• _DOCUMENT SECTION_
-- Start --
Contents (click to jump to a section)


I was invited to give a talk at a seminar about public health education on 25 June 1999, at the IPH in Cambridge. Although I know nothing of public health, this is a particular case of the questions for reorganising higher education in the light of possibilities for collaboration over teaching and of new technology. Here is my current view of the space of decisions, based partly on my general views and partly on issues explicitly raised at the meeting by various participants.

In this paper, I am NOT (unlike many) presupposing that CAL or other use of modern information and communications technology is desirable, but I AM arguing that collaboration among teachers is likely to be part of the solution.

I have organised the issues into groups: the basic motivation for reorganising teaching, the need for a theory and the place of CAL, slow pre-planned vs. fast iterative development of materials, collaboration, and more detailed planning decisions.

The basic motivation:
Conventional vs. other ways of organising learning & teaching

The organisation for learning and teaching (L&T) that I shall here call "conventional" for convenience consists of running annual courses in full time, residential mode (i.e. teachers and learners work in the same place), based on face to face meetings. The most important constraint here is that of having the teachers and learners in the same place at the same time for extended periods. There are many reasons for wanting to remove that constraint: requests for covering similar material for many different courses and sets of students (wasteful of teacher contact time), serving students who cannot make the place requirement (distance learning), part time students (avoiding the time requirement), students who don't want the whole course ("open learning": where the learner chooses the set of topics they study).

The most important move to make, then, is to "resource based learning" (RBL): where students learn primarily from resources such as books in a time and place unconstrained by the teacher's diary. Story-telling first allowed us to learn from those remote from us in time and space; the invention of writing was a great leap forward in this; modern ICT (information and communications technology) including CAL offers still more capabilities in both communication modes and distribution convenience. Furthermore RBL has one big pedagogical advantage (besides the logistical ones): it is self-paced, while any monologue must pick one pace and that will match at most one of the audience.

The solution to the basic problems, then, is a move away from conventional teaching to RBL. It is more work to write a book or booklet or piece of software than to make private notes and slides sufficient to support the lectures that the resources would replace, but probably not as much work as repeating those lectures many times. If that is done, it will also facilitate other things it may then be worth taking up: offering more flexible courses, for a wider range of types of learner, in a wider range of delivery modes (part time, distance, and open learning), and collaborative teaching (sharing out the work of authoring and delivery).

In considering RBL, it may be helpful to remember two opposing things. On the one hand, some subjects have always relied and continue to rely mainly on RBL without calling it that: for instance philosophy and literature are often taught mainly in that mode. Weekly tutorials may structure that learning in conventional courses, and lectures may be offered as side shows, but the great majority of learning hours are unsupervised, using say a library. On the other hand, changing a traditional way of doing anything -- in this case L&T -- at first throws up many failures when things that used to work without our being aware of them suddenly don't work because they didn't automatically translate into the new mode.
-- End --
• _ENTRIES SUPPLIED_
-- Start --
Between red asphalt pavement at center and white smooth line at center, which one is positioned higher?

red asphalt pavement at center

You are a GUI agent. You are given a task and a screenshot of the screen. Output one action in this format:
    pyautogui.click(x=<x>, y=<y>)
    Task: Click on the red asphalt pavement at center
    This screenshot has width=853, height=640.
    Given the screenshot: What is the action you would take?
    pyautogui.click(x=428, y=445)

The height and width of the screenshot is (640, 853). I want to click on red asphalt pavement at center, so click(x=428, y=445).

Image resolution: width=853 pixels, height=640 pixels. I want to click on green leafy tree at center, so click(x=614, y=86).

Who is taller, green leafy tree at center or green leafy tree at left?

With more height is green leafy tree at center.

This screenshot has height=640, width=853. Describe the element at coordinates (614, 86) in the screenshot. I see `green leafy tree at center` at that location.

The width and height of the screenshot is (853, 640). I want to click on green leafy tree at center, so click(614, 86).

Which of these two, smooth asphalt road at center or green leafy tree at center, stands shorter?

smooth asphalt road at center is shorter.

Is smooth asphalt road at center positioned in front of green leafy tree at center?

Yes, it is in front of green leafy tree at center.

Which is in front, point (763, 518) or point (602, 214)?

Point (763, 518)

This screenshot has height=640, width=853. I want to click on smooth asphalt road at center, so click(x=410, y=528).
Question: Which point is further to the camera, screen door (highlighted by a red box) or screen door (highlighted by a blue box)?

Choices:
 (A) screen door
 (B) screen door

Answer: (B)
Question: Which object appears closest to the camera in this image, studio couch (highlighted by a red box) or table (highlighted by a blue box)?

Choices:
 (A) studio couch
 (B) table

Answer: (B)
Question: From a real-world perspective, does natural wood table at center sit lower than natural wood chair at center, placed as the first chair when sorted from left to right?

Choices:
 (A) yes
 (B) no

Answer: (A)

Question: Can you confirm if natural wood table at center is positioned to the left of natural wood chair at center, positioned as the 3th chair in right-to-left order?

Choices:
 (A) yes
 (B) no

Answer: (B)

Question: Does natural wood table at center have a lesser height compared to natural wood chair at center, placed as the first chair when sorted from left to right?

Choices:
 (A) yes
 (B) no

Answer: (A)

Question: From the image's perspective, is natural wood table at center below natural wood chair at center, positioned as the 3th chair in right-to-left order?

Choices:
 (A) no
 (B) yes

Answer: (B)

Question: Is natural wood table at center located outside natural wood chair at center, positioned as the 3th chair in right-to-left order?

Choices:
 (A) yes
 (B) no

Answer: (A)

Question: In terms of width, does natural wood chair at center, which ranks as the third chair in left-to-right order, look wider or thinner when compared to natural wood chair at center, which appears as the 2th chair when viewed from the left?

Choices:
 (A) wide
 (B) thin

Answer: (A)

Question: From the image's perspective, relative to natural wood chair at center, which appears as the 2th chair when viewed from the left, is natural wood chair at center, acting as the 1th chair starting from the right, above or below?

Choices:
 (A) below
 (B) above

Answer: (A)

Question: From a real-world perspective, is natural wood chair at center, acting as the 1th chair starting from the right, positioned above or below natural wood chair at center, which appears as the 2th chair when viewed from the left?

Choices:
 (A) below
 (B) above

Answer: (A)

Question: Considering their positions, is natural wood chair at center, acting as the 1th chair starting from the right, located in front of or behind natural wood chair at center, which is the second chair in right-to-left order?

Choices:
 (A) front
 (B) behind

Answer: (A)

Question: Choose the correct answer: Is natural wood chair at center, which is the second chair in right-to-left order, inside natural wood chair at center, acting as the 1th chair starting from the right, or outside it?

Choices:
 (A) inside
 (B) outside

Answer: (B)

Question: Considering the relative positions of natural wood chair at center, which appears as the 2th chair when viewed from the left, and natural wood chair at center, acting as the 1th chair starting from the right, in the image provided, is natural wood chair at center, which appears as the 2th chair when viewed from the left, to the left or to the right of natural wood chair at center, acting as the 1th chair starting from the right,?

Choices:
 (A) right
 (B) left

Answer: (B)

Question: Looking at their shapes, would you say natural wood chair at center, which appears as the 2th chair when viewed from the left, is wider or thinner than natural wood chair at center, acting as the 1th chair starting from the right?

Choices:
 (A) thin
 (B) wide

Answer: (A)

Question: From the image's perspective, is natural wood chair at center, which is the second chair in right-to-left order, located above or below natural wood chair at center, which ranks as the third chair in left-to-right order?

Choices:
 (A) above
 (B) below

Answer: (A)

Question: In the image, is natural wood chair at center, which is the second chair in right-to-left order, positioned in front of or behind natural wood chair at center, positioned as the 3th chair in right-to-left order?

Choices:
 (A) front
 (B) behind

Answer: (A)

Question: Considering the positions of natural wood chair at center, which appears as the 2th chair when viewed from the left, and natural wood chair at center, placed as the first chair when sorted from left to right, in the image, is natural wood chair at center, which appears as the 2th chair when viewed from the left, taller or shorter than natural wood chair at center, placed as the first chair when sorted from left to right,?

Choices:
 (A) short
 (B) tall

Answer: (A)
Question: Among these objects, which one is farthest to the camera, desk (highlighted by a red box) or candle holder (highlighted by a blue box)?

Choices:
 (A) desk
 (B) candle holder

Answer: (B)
-- End --
• _SET OF TASKS_
1. In the piece on reorganizing teaching, what pedagogical advantage does resource based learning have besides its logistical ones?
2. Carry on writing the piece on reorganizing teaching, starting right after its last sentence.

• _TASK-BY-TASK OUTPUTS_
1. It is self-paced.

2.
Organising theories of L&T; and the role of CAL

We need a theory of L&T in order to have a way of checking that the new delivery mode covers all the functions that conventional teaching performed tacitly (and of course ones it should have performed but may have been deficient in). It is fashionable (many participants at the seminar did this) to say that lectures are ineffective for L&T. But if you replace them, you (unlike most of their critics) have first to have a list of all the functions they perform and secondly an alternative implementation for each of them. These functions include: primary exposition (the one function everyone notices), a chance for learners to ask content questions, a way for learners to judge their understanding against other learners' (am I the only one who hasn't a clue?, is this a stupid question?, ....), a place for administrative announcements, a place for learners to ask admin. questions, a channel for teachers to see what is wrong with the teaching and to modify what they are doing, an occasion for learners to get acquainted and arrange for meetings with each other (peer interaction and "collaborative learning" is important), an occasion for teaching by demonstration and learning by imitation (learners see the "style", the forms of language, how a teacher works on an unprepared problem posed by a question i.e. their process, not just the product of their expertise). This is not a complete list. We do not have a complete theory of the lecture. Still less do we have a complete and adequate theory of the L&T process.

However we do have useful contributions. In my opinion, the best theory published so far is the Laurillard model (Laurillard, 1993). It is probably not complete (one extension to it is Draper, 1997). However it has been turned into a design method for educational materials, including CAL materials, by Michelle Montgomery in PhD work now reaching completion.

Such theories, or checklists of essential issues, are particularly important in considering the role and design of CAL or any teaching innovation, for the reason given above that innovation disrupts implicit successes. Should we use CAL? My view is adopted from Laurillard (1993), and could be summarised as:

  1. All the necessary functions can each be implemented in ICT in some way to some extent.
  2. This does not mean that the best implementation (for a particular function in a particular context or case) is an ICT one. This must be assessed case by case, function by function.
  3. Laurillard says she has never seen nor ever expects to see a case where all the functions are implemented together in ICT. In other words, a piece of CAL is only ever one element in an ensemble of delivery methods. If you deploy a piece of CAL, you have to have a plan for delivering all the elements it omits in some other way.
  4. In Draper (1998a) I argue, as John Naughton did in the seminar, that most CAL is no better than the non-CAL methods it replaces, but the few shining exceptions are the cases where the design was driven by identifying the thing that former methods did worst, and focussing the software effort on solving that pedagogic problem. In other words, design must be pedagogy-led, not technology-led or unsurprisingly it will succeed in technological terms but fail in pedgogical terms.

Thus in designing a piece of teching you need a checklist of all the pedagogical functions to be covered (taken frm a theory); a plan for how you will provide for each of these functions; "materials" will probably only be part of this provision (others may be services e.g. tutor feedback on assignments); and software at most will be only a part of the materials.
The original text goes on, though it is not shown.